We met with a number of local West Virginians who were fighting the coal companies tooth and nail; they were fighting for clean air and water, fighting for jobs and fighting for their land.
It broke my heart to see my fellow Americans struggling for the most basic of human rights, drinkable water and breathable air. I have traveled in Latin America a little, so I am accustomed to being cautioned against the dangers of drinking from the tap in places like Ecuador or Guatemala.
But until a few weeks ago I had never received such a warning in my own country. In parts of West Virginia the water is so polluted that water emerges from the tap black.
The devastation in Appalachia is multi-faceted.
Biodiversity and jobs are lost at a staggering pace. Natural beauty is cast aside for coal. And, perhaps most tragically of all, the home of bluegrass, the Appalachian Trail and the best moonshine this side of the Mississippi (so I’m told) is being forsaken by the rest of the nation.
West Virginia — as I came to realize during my brief trip — is nothing more than a third world nation within a first world nation, and as such it suffers all the neglect and exploitation that we award other underdeveloped nations.

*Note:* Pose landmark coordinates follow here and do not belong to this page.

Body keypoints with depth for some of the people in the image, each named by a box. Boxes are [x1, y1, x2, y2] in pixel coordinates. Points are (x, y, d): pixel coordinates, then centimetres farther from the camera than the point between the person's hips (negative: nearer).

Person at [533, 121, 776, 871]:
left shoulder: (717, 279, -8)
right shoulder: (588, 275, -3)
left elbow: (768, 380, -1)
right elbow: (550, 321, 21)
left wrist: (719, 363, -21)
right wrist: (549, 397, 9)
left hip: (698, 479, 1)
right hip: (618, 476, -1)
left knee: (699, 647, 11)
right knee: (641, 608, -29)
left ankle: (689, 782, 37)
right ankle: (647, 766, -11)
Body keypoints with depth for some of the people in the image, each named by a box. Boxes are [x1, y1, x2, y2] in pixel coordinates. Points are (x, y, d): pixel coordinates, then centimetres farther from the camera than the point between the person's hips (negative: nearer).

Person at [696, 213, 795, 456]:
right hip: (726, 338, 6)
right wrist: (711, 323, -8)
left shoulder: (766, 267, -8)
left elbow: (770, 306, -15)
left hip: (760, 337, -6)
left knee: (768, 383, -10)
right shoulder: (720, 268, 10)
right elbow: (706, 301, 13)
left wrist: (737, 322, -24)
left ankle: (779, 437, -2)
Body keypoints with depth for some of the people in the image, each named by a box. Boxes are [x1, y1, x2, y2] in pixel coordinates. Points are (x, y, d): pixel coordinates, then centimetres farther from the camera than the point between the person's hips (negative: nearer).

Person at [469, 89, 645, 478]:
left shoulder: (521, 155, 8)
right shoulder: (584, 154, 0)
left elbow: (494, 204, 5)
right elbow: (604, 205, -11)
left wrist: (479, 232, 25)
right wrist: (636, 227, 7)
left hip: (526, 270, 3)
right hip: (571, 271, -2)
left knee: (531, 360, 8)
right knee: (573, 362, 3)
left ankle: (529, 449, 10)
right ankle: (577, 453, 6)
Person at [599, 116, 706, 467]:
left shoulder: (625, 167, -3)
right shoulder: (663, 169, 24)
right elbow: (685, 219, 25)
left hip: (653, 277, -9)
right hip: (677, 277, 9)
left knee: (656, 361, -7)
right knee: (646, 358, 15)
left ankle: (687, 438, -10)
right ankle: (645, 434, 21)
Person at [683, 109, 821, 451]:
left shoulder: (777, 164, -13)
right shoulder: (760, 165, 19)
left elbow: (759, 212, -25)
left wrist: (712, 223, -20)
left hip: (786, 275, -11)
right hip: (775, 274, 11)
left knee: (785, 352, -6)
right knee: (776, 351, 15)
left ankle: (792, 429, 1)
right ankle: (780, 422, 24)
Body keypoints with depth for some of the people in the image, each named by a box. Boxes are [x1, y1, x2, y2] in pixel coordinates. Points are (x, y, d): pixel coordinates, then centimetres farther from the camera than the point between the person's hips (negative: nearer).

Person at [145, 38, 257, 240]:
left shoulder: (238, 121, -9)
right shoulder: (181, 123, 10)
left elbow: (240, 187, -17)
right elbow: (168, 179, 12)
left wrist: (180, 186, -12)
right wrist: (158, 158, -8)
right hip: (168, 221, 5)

I hope that our lack of outrage concerning MTR stems from ignorance. I imagine most people are simply unaware of the exploitation and degradation occurring in Appalachia. Well, no longer is that an excuse. Consider yourself informed, my friend.
Now, on to the outrage. Since the problem itself is complex, the solution is equally multi-faceted.

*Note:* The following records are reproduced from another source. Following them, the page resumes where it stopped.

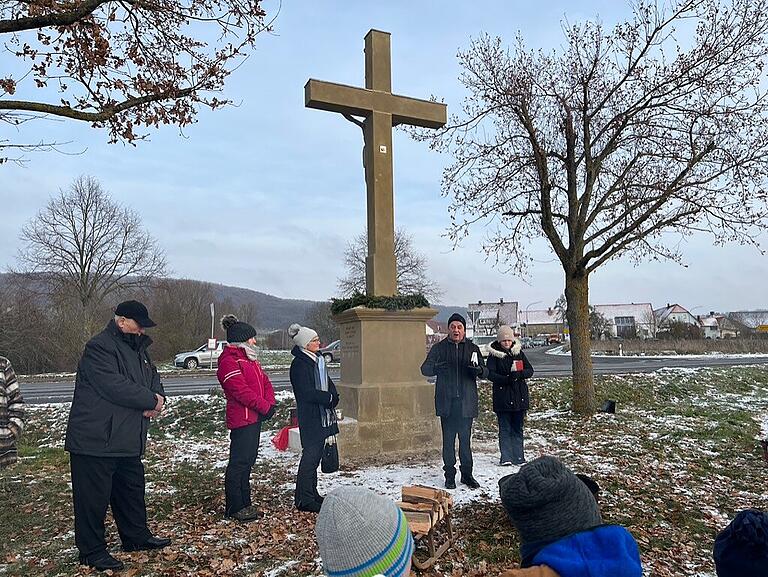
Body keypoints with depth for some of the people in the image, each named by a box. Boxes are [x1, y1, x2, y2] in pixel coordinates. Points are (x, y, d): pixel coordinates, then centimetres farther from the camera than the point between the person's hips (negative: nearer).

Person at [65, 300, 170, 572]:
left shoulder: (137, 348, 13)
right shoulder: (99, 347, -17)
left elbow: (153, 378, 16)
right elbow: (115, 387, -28)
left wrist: (158, 398, -7)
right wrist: (151, 400, -18)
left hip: (128, 441, 9)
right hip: (96, 440, -9)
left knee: (132, 490, 20)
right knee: (94, 496, 3)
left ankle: (137, 537, 34)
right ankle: (91, 551, 18)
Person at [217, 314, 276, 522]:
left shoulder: (249, 359, 19)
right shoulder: (229, 361, -12)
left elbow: (265, 382, 15)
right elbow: (241, 391, -21)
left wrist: (270, 403, -2)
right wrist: (265, 407, -16)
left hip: (255, 417, 10)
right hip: (242, 419, -10)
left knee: (248, 460, 14)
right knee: (239, 462, -3)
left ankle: (244, 503, 24)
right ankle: (234, 507, 6)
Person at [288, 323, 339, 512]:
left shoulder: (318, 360, 13)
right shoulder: (299, 364, -15)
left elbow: (328, 384, 17)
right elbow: (307, 393, -20)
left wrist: (333, 397, -2)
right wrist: (329, 398, -14)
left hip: (322, 416, 9)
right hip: (310, 419, -9)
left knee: (316, 454, 15)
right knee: (310, 455, -7)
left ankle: (312, 494, 25)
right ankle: (304, 499, 1)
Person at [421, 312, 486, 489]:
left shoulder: (473, 348, 7)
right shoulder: (439, 348, 4)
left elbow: (485, 372, 5)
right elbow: (425, 368, -1)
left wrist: (479, 369, -19)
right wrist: (437, 367, -23)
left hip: (466, 401, 1)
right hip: (446, 401, -1)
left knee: (466, 440, 7)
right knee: (448, 440, 4)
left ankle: (467, 474, 19)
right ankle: (449, 476, 15)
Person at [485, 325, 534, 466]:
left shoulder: (519, 352, 7)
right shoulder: (494, 354, -2)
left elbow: (530, 370, 5)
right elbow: (490, 374, -10)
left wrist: (519, 374, -16)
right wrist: (506, 379, -25)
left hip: (519, 395, 3)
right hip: (502, 396, -3)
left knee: (518, 428, 10)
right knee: (504, 428, 0)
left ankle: (518, 457, 17)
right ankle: (506, 458, 5)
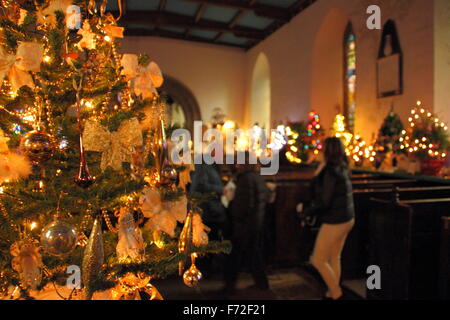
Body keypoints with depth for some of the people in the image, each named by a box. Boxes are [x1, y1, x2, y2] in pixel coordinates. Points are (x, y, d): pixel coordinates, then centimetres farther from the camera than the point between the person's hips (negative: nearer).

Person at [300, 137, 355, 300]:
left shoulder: (331, 171, -21)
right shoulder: (343, 169, 5)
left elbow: (324, 201, -23)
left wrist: (306, 211, -9)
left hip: (335, 221, -9)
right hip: (347, 218, 9)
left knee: (318, 260, 4)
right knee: (334, 258, 18)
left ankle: (336, 293, 14)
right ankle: (332, 292, 30)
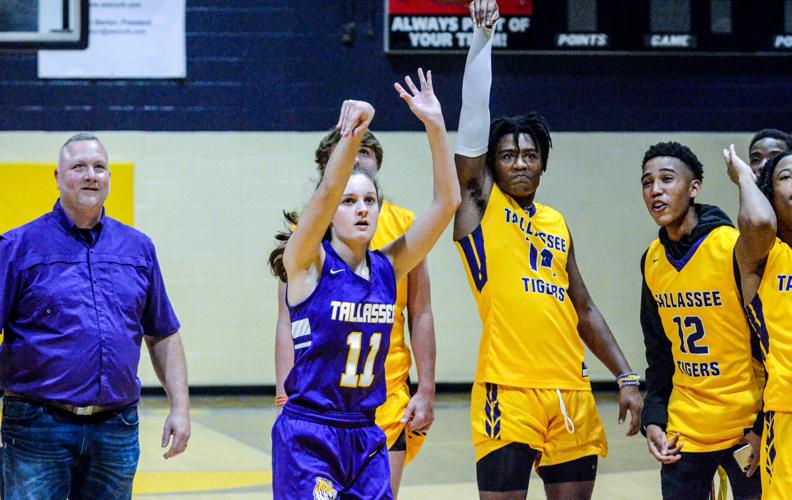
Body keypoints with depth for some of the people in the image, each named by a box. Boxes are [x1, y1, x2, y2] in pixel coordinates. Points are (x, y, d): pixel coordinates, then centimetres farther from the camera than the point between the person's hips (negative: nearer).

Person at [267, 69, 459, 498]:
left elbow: (447, 202, 2)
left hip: (366, 437, 5)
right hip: (308, 437, -5)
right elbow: (327, 192, -24)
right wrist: (352, 134, -38)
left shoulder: (388, 268, 7)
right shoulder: (307, 264, -6)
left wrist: (435, 126, -6)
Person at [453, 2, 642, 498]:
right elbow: (475, 114, -6)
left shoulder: (556, 223, 18)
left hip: (571, 392, 6)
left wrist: (627, 377, 13)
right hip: (508, 390, -5)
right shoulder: (480, 203, 4)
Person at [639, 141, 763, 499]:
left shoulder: (736, 248, -12)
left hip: (747, 427, -5)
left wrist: (763, 425, -13)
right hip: (683, 430, 5)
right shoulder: (652, 261, 6)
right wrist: (654, 417, 7)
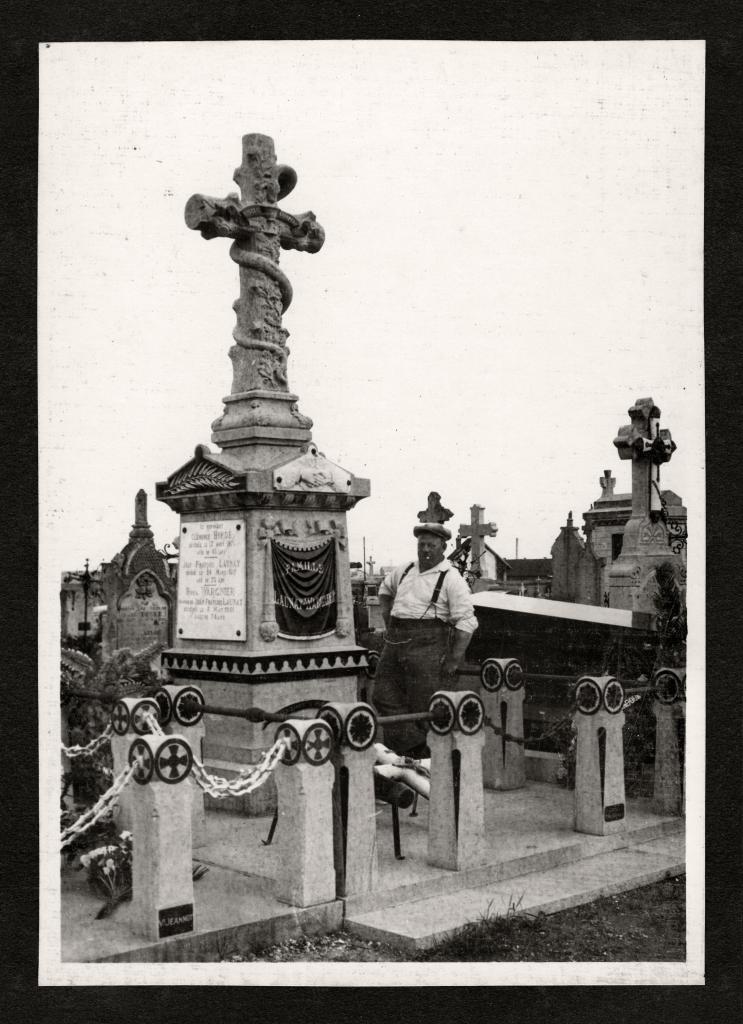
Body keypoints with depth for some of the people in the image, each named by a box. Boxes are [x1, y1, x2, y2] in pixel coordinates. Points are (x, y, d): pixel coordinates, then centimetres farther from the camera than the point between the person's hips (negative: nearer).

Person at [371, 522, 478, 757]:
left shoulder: (451, 579, -6)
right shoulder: (404, 571, 14)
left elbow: (466, 622, -11)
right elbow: (385, 590, 36)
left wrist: (454, 660, -17)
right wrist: (388, 622, 23)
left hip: (428, 646, -7)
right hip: (395, 642, 7)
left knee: (425, 707, -5)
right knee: (384, 697, 3)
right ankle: (410, 748, 7)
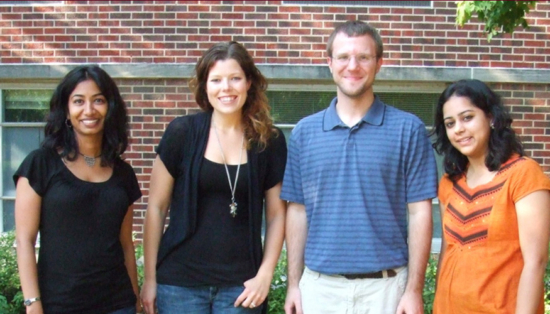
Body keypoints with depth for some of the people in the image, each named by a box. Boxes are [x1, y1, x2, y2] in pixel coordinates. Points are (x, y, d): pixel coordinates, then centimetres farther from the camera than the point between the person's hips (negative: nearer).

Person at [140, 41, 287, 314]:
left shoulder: (269, 141, 2)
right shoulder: (182, 133, -3)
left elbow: (276, 214, 7)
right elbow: (156, 208, 0)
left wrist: (265, 275, -2)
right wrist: (150, 278, 0)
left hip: (240, 285, 1)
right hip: (181, 281, -1)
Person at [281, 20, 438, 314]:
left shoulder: (408, 129, -2)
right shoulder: (304, 132, 5)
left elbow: (419, 212, -3)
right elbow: (297, 211, 8)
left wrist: (414, 289, -7)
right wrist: (294, 283, 4)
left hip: (384, 286, -2)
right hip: (319, 286, 2)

Outrage at MTR can easily be directed at a number of sinister men, including Don Blankenship (CEO of Massey Energy) or any number of complacent politicians representing the great state of West Virginia.
However, such outrage would be, for the most part, unproductive.

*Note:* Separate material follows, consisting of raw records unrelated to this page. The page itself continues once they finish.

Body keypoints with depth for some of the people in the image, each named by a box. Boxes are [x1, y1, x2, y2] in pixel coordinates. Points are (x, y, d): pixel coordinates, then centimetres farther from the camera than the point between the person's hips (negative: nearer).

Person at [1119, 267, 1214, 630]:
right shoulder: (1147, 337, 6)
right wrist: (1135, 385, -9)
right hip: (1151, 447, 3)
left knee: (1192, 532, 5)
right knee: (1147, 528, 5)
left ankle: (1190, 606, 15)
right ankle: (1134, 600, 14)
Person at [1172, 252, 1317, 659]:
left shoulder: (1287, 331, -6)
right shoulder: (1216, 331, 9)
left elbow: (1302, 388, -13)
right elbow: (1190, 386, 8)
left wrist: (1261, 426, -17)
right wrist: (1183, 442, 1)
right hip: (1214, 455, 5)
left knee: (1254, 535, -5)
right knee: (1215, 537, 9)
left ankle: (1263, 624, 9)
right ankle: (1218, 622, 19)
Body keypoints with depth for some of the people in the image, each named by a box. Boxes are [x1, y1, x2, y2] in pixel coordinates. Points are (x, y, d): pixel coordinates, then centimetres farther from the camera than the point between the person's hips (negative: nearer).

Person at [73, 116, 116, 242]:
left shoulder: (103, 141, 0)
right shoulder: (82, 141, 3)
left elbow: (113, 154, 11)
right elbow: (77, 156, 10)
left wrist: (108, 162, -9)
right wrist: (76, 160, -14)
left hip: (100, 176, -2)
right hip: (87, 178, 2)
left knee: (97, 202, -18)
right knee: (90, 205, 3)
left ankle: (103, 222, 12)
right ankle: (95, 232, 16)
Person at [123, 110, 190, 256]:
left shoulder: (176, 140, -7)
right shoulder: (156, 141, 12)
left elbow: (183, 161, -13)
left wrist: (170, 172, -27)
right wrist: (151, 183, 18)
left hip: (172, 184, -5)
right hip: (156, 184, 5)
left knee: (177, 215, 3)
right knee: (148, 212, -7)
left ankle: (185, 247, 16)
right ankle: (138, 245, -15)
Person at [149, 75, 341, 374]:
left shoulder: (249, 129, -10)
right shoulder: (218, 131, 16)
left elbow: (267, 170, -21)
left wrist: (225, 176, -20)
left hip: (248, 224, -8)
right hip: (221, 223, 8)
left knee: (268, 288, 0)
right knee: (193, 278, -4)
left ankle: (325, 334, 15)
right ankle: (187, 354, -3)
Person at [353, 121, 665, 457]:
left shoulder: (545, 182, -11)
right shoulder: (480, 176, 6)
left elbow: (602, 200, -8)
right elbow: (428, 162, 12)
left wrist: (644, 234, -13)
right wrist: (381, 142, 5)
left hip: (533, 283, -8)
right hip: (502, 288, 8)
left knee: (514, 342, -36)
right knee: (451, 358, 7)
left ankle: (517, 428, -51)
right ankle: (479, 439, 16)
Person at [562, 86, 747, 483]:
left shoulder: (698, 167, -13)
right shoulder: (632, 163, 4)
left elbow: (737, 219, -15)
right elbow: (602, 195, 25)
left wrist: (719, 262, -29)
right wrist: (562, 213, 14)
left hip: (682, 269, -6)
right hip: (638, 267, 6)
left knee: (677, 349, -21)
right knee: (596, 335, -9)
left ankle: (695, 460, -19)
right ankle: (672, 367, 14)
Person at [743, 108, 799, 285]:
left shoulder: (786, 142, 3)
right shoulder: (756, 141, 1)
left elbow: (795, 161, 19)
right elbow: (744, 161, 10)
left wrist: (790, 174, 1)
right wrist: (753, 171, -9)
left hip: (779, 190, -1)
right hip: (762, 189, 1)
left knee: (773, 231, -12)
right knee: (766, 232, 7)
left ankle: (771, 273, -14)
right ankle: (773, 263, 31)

The fact of the matter is that we demand the coal that MTR yields. On the Consumers Energy grid (the company that provides you with light, charges your cell phone and powers your computer), there are four coal-fired power plants that buy coal directly from mountaintop removal sites.
We are directly linked to MTR, and we are destroying Appalachia.
I imagine a powerful wave of nausea has just passed over you. I’ll give you a moment to collect yourself. OK, read on.
The first step to ending MTR is to reduce energy usage.
The second step is to pass legislation against the mining technique itself. Thommy, Peter and I worked to do just that as we concluded our trip by lobbying for the Clean Water Protection Act (H.R. 2169), which would prohibit mining companies from dumping their mining waste into streams (and therefore valleys as well). The bill has yet to be presented before the House, but a coalition of thirteen grassroots organizations known as the Alliance for Appalachia is working hard to build up support for it.
In a simple twist of fate, Congressman Vern Ehlers (former Calvin professor and current representative of Calvin’s district), whose position on the Transportation and Infrastructure Committee makes him extremely important for the success of H.R. 2169, has yet to support the bill.
Congressman Ehlers, a longtime proponent of the environment and clean water, should support this bill. He may need a bit of prodding however, and the Calvin community is in a perfect position to prod.
MTR stands in stark contrast to God’s call to creation care and social justice, and as Christians we must act against it. ESC and Restoring Eden hope to sponsor a letter-writing campaign to convince Congressman Ehlers of the importance of this bill and to make our outrage known.
Let’s stop blowing up our mountains and start saving Appalachia.